SOAL LATIHAN 1 — Tolong ubah "lahan ulayat" menjadi "tanah adat" pada teks tentang sawah lodok, lalu tuliskan kembali bagian dari "Sistem ini menurut" sampai "titik episentrum lodok.".
SOAL LATIHAN 2 — Lanjutkan teks tentang sawah lodok di Manggarai mulai setelah kalimat terakhirnya.

TEKS HASIL EKSTRAKSI —
KUPANG, DELEGASI.COM – Lodok yaitu istilah dalam bahasa lokal (Manggarai) yang artinya adalah sistem pembagian sawah atau kebun (lahan).
Sistem ini dilaksanakan secara berpusat. Filosofinya mengikuti format sarang laba-laba, dimana lodok, unsur yang kecil di bagian dalam (tengah) dan keluarnya kian lama semakin berbentuk lebar.
Jika dilihat dari kejauhan maka tampak seperti jaring laba laba. Dan itu terlihat jelas pada area persawahan (Spider Rice Field).
Menurut salah satu tokoh Manggarai di Kupang, Dr. Marius Ardu Jelamu, saat ini istilah lodok, terdapat di daerah di Kampung Cancar, Kecamatan Ruteng, Kabupaten Manggarai, Nusa Tenggara Timur yang pembagian lahannya berbentuk jaring laba-laba.
“Model sistem ini akan kita temui hanya di daerah Manggarai Raya, yang meliputi daerah Manggarai, daerah Manggarai Barat, dan daerah Manggarai Timur). Sehingga, dengan demikian layak dikategorikan sebagai pesawahan unik di Asia Pasifik oleh Lonely Planet, buku panduan perjalanan terbesar di dunia,” kata Marius yang juga adalah Kepala Biro Humas Setda Provinsi NTT yang ditemui di Kupang, Jumat (/74/2020) lalu.
Sistem ini menurut Mantan Kepala Dinas Pariwisata dan Ekonomi Kreatif NTT ini dilaksankan secara terpusat, dimana titik nolnya terletak di tengah-tengah lahan ulayat yang bakal dibagi-bagi.
Polanya dengan unik garis panjang dari titik tengah yang dalam bahasa Manggarai dinamakan lodok sampai ke bidang terluar atau cicing.
“Filosofinya mengikuti format sarang laba-laba, dimana lodok, unsur yang kecil di bagian dalam (tengah) dan keluarnya kian lama semakin berbentuk lebar,” jelasnya.
Kewenangan membagi tanah komunal terdapat pada Tu’a Teno (ketua adat), awalnya pembagiannya dilaksanakan melalui ritual adat Tente atau menancapkan kayu teno di titik episentrum lodok.
Saat darah kambing tercurah diatas kayu teno, menandakan pembagian lahan tersebut telah sah secara adat
“Sawah format lodok, cuman satu-satunya di dunia, dan menjadi keunikan atau kebiasaan masyarakat Manggarai yang perlu dijaga kelestarianya,” pesan Jelamu.
Tu’a Teno atau ketua adat dan Tu’a Golo atau tua dusun umumnya bakal mendapatkan bagian paling luas sawah/kebun lebih besar.

BAGIAN DATA —
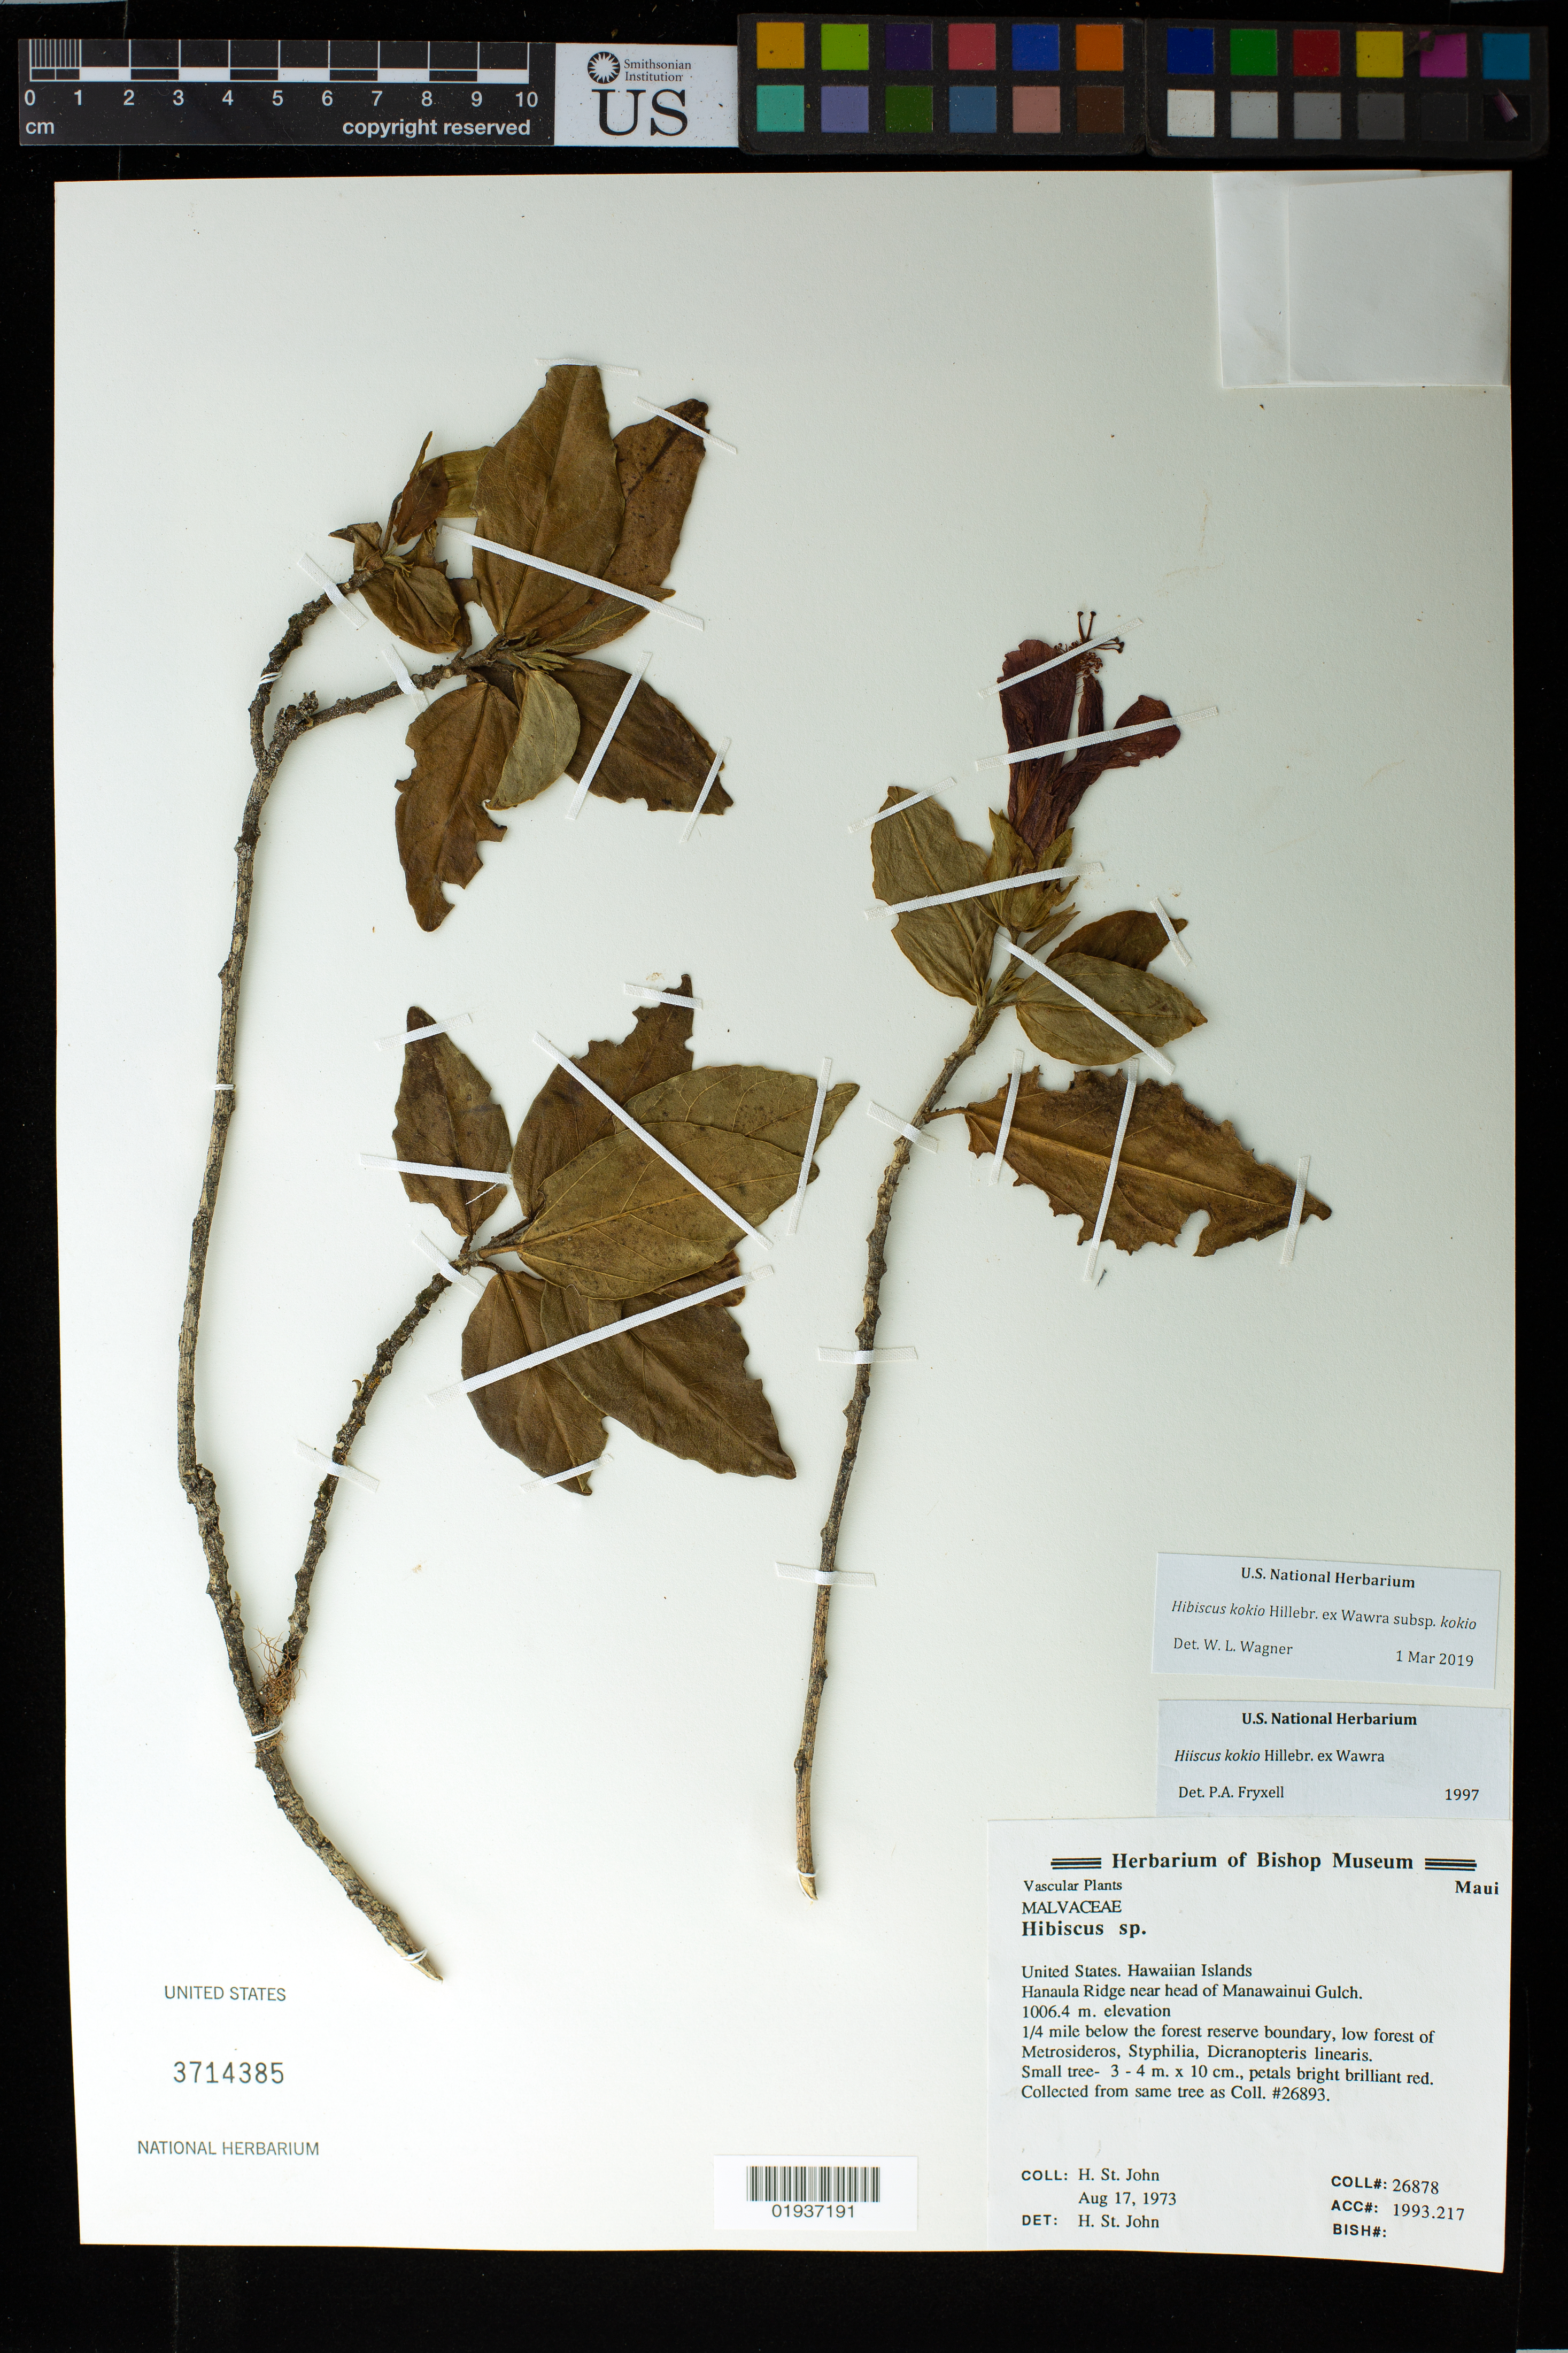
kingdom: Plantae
---
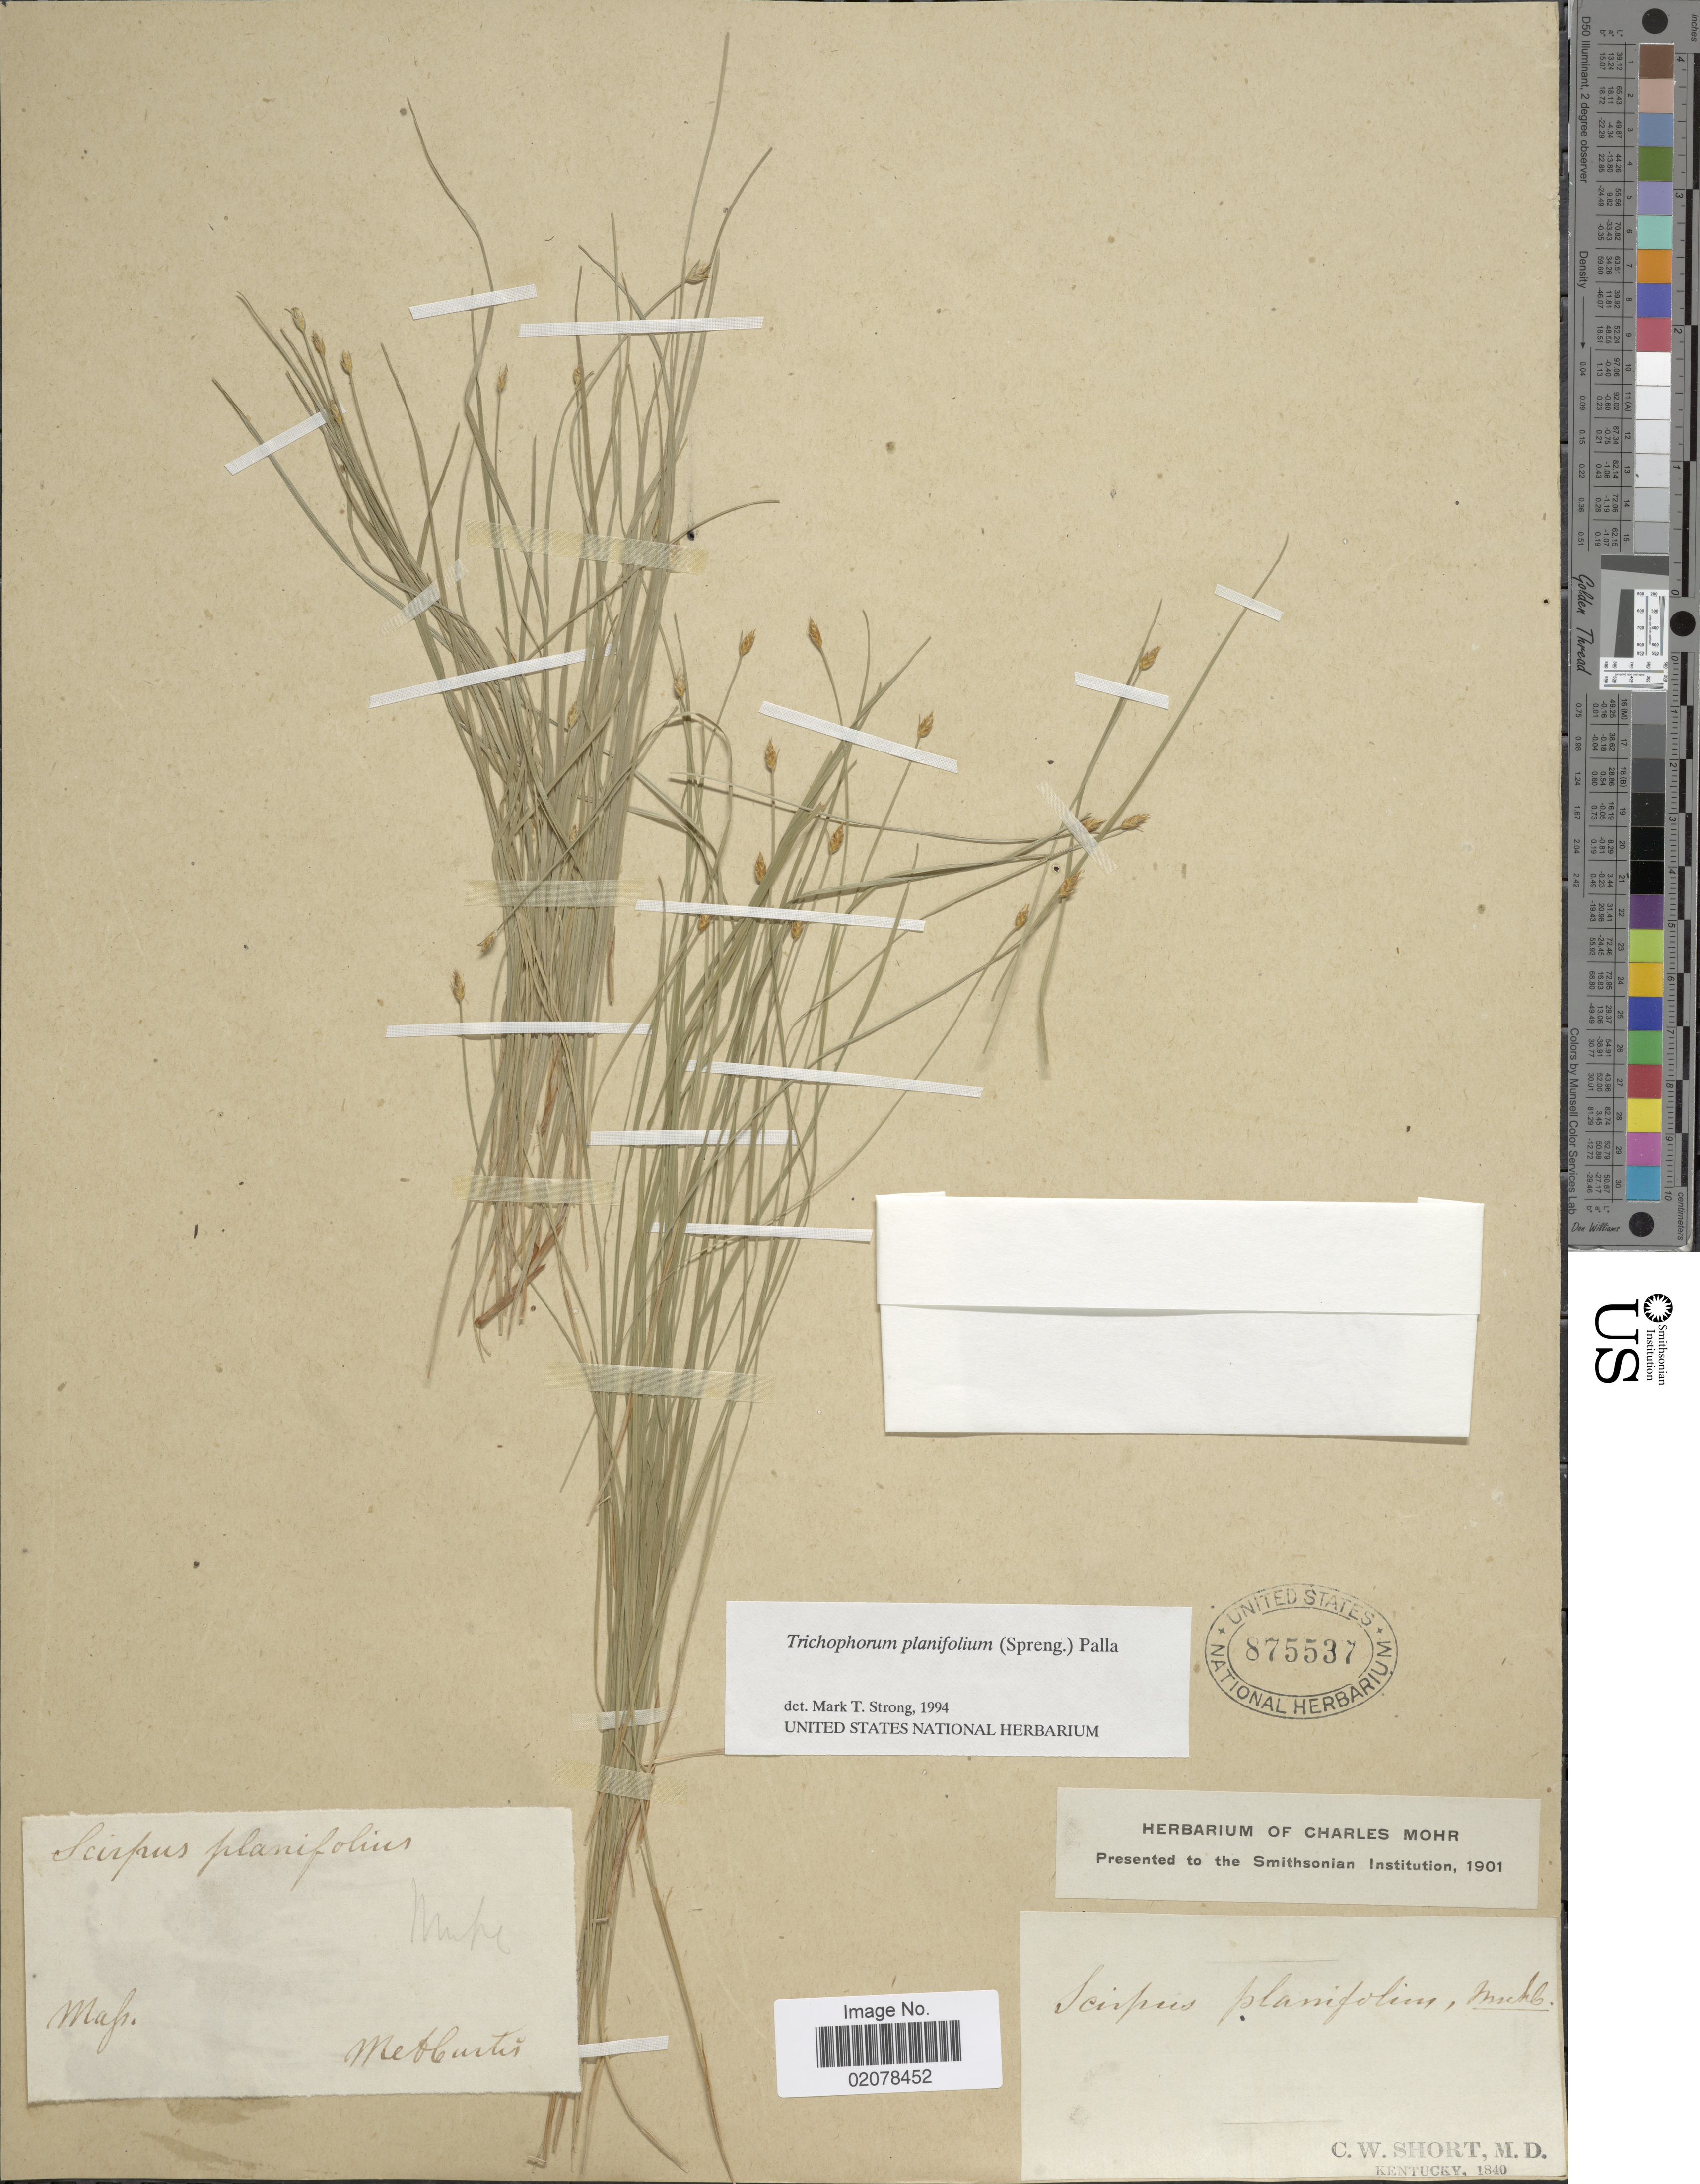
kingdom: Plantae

JAWABAN YANG DIHARAPKAN 1 —
Sistem ini menurut Mantan Kepala Dinas Pariwisata dan Ekonomi Kreatif NTT ini dilaksankan secara terpusat, dimana titik nolnya terletak di tengah-tengah tanah adat yang bakal dibagi-bagi.
Polanya dengan unik garis panjang dari titik tengah yang dalam bahasa Manggarai dinamakan lodok sampai ke bidang terluar atau cicing.
“Filosofinya mengikuti format sarang laba-laba, dimana lodok, unsur yang kecil di bagian dalam (tengah) dan keluarnya kian lama semakin berbentuk lebar,” jelasnya.
Kewenangan membagi tanah komunal terdapat pada Tu’a Teno (ketua adat), awalnya pembagiannya dilaksanakan melalui ritual adat Tente atau menancapkan kayu teno di titik episentrum lodok.

JAWABAN YANG DIHARAPKAN 2 —
Konon pembagian tanah ulayat mengekor rumus moso (jari tangan) dicocokkan dengan jumlah penerima tanah warisan dan keturunannya.
Sesuai formula Smoso, pembagian tanah diprioritaskan untuk petinggi dusun beserta keluarganya, yang lalu diikuti warga biasa dari penduduk suku, baru setelahnya dari penduduk luar.
Secara adat penduduk luar pun dapat mempunyai lahan sawah dengan memintanya ke Tu’a Golo atau tetua kampung. Caranya dengan membawa seekor ayam jantan dan arak atau Kapu Manuk Lele Tuak dan diabsahkan melalui sidang dewan dusun yang di pimpin Tu’a Golo yang diabsahkan oleh Tu’a Teno.
Sistem Lodok
Secara sederhanyanya, lodok dipahami sebagai pusat lingko, yaitu areal kebun ataupun sawah yang bentuknya sebuah bundaran.
Tanah yang dimiliki oleh satu perkumpulunan beberapa klan dalam satu golo yang dinamakan wa’u disebut dengan istilah Lingko.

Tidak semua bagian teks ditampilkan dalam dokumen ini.